### Excerpted data ###
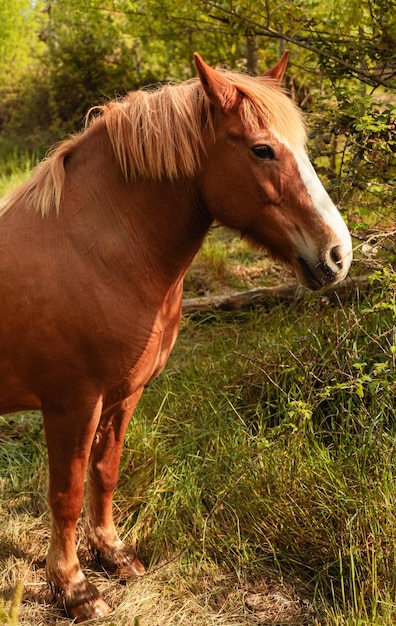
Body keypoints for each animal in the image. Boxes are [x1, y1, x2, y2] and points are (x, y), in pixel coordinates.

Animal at [0, 53, 352, 620]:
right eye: (262, 149)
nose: (338, 255)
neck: (91, 252)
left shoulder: (123, 395)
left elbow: (105, 472)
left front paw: (113, 554)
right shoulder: (72, 404)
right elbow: (67, 494)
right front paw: (74, 588)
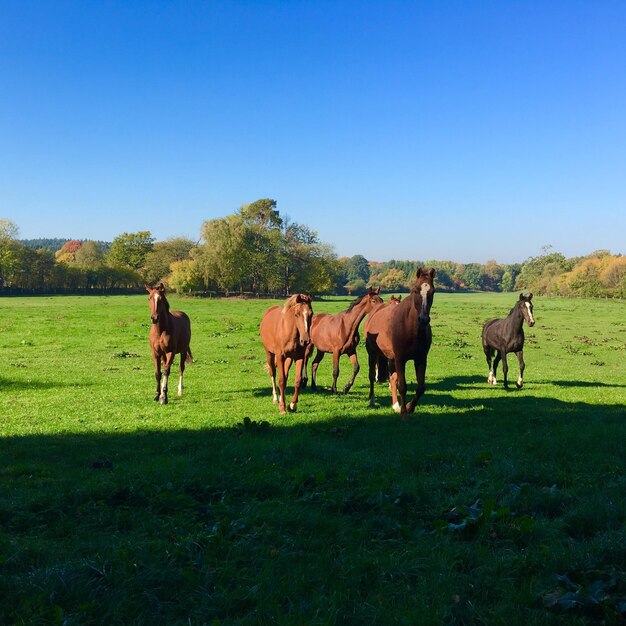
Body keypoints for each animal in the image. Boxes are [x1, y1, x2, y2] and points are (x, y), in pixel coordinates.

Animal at [366, 268, 434, 420]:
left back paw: (395, 405)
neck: (410, 328)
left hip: (391, 358)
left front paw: (409, 407)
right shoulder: (400, 359)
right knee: (372, 376)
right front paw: (404, 413)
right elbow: (402, 386)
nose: (423, 319)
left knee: (392, 380)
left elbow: (420, 387)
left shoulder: (421, 359)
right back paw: (372, 401)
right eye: (416, 290)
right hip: (372, 354)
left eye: (432, 291)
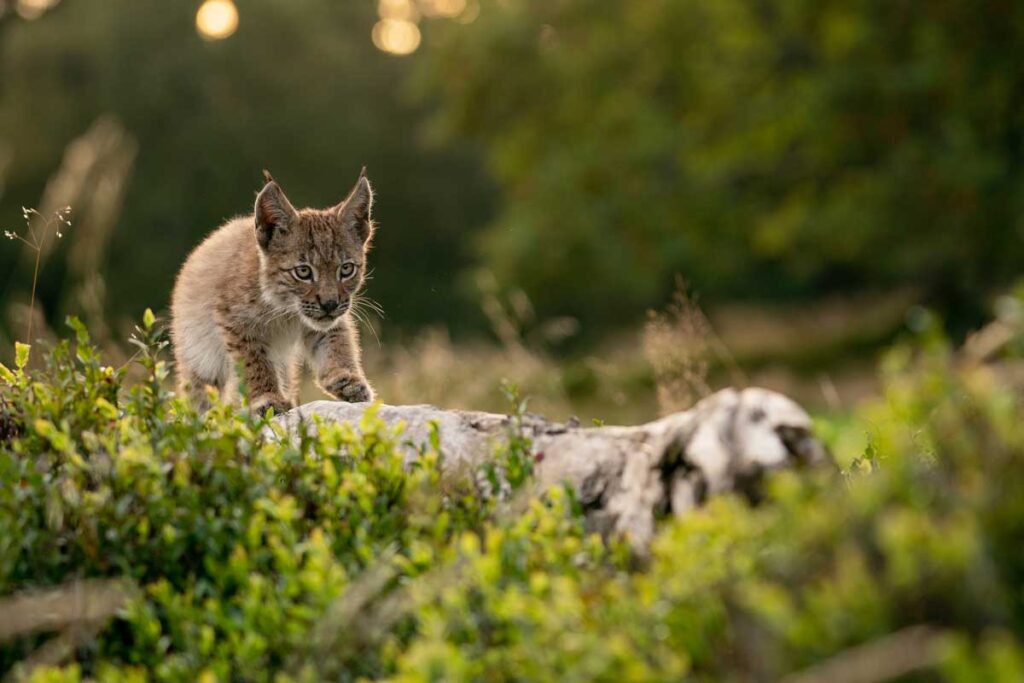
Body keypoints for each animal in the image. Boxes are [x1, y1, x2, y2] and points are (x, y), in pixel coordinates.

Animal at [169, 169, 378, 417]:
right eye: (303, 272)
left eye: (346, 269)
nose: (329, 304)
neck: (284, 308)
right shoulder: (236, 323)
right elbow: (254, 363)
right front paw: (267, 399)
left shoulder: (329, 317)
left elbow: (337, 343)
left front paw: (347, 380)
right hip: (200, 357)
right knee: (199, 393)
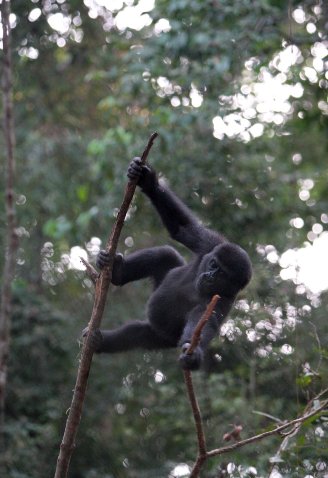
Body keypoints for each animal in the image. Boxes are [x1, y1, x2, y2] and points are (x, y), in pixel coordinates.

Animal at [87, 157, 251, 370]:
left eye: (223, 275)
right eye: (214, 265)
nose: (209, 276)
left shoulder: (221, 301)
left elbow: (204, 323)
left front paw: (193, 355)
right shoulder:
###
Directions ->
Make a word-for-word copy of the entries, without any pictures.

Solution to this problem ->
Body keypoints for each animal in the image. Boxes are [x1, y1, x2, y2] and points are (x, y), in pixel coordinates.

Animal at [0, 53, 352, 620]:
right eye: (262, 149)
nose: (338, 255)
neck: (91, 252)
left shoulder: (123, 395)
left elbow: (105, 472)
left front paw: (113, 554)
right shoulder: (72, 404)
right elbow: (67, 494)
right front paw: (74, 588)
Body keypoints for each animal in the image. Boxes are [x1, y1, x2, y2] and points are (x, y), in pixel coordinates.

Animal at [366, 268, 434, 420]:
left back paw: (395, 405)
neck: (410, 328)
left hip: (391, 358)
left front paw: (409, 407)
right shoulder: (400, 359)
right knee: (372, 376)
right front paw: (404, 413)
right elbow: (402, 386)
nose: (423, 319)
left knee: (392, 380)
left elbow: (420, 387)
left shoulder: (421, 359)
right back paw: (372, 401)
right eye: (416, 290)
right hip: (372, 354)
left eye: (432, 291)
Body keypoints for each animal in the image. Boxes are [x1, y1, x2, y2] and points are (x, y), in pixel coordinates.

Animal at [169, 169, 378, 417]:
right eye: (303, 272)
left eye: (346, 269)
nose: (329, 304)
neck: (284, 308)
right shoulder: (236, 323)
right elbow: (254, 363)
right front paw: (267, 399)
left shoulder: (329, 317)
left elbow: (337, 343)
left front paw: (347, 380)
right hip: (200, 357)
right knee: (199, 393)
Body keypoints for each animal in the image. Boxes are [x1, y1, x2, y2] and points are (x, y), in pixel coordinates.

Animal at [87, 157, 251, 370]:
left eye: (223, 275)
right eye: (214, 265)
nose: (209, 276)
left shoulder: (221, 301)
left elbow: (204, 323)
left front paw: (193, 355)
right shoulder:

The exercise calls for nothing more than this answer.